What you need to do - An exact, complete printout of the listing is wanted, minus its images.

BEGIN Stored data

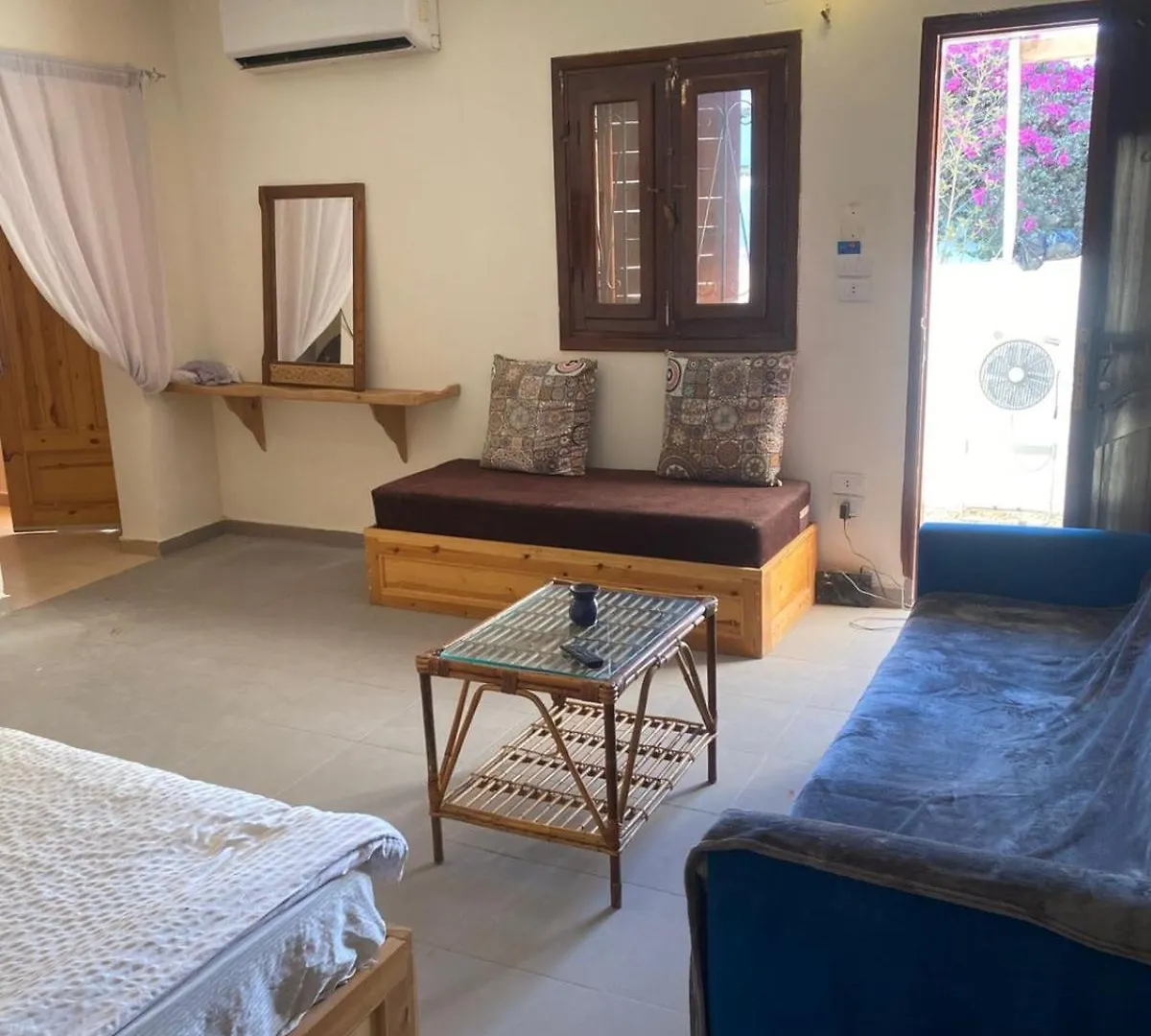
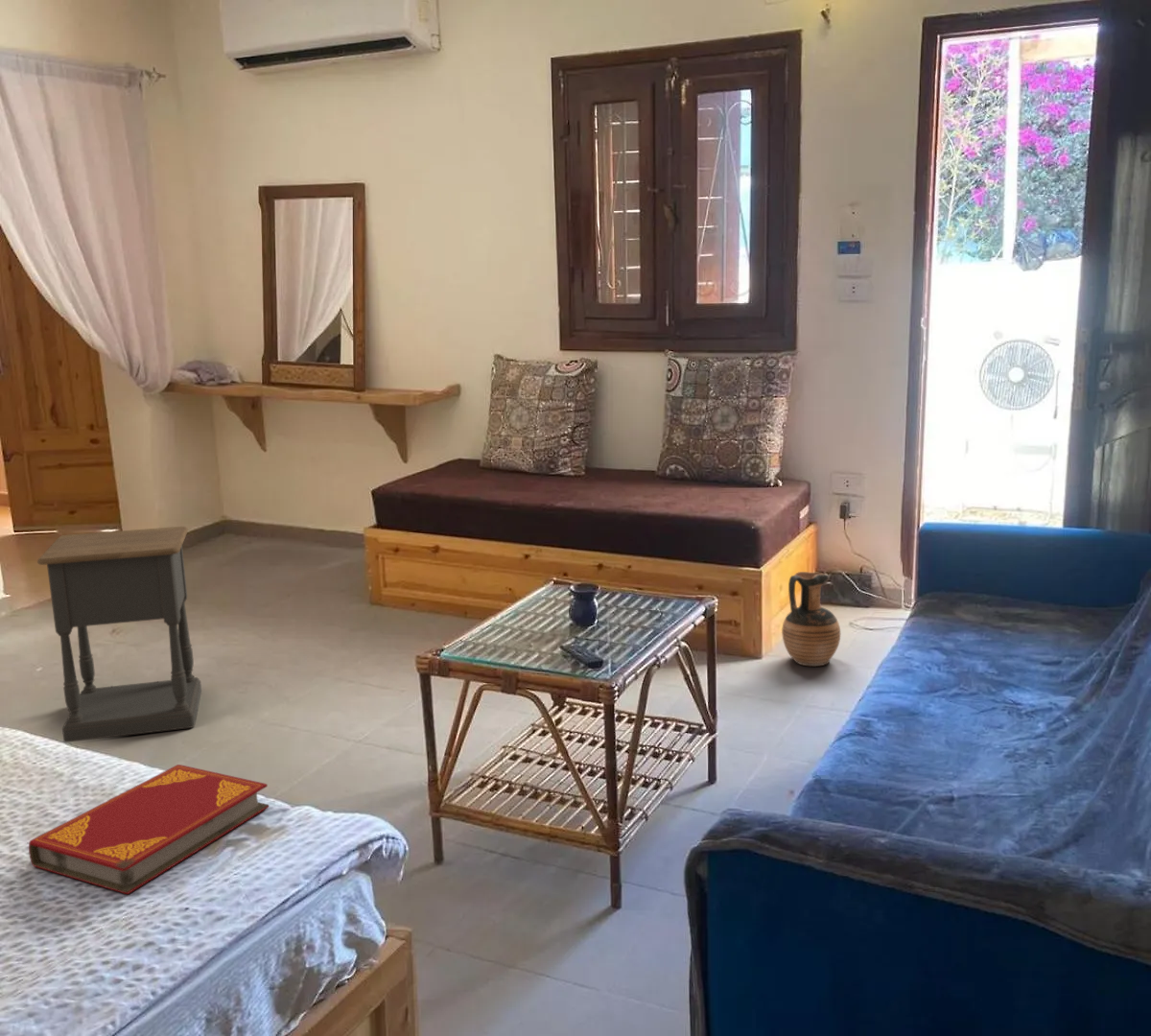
+ nightstand [36,526,202,743]
+ hardback book [28,764,270,895]
+ ceramic jug [781,571,841,668]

END Stored data

Written reply -
+ nightstand [36,526,202,743]
+ hardback book [28,764,270,895]
+ ceramic jug [781,571,841,668]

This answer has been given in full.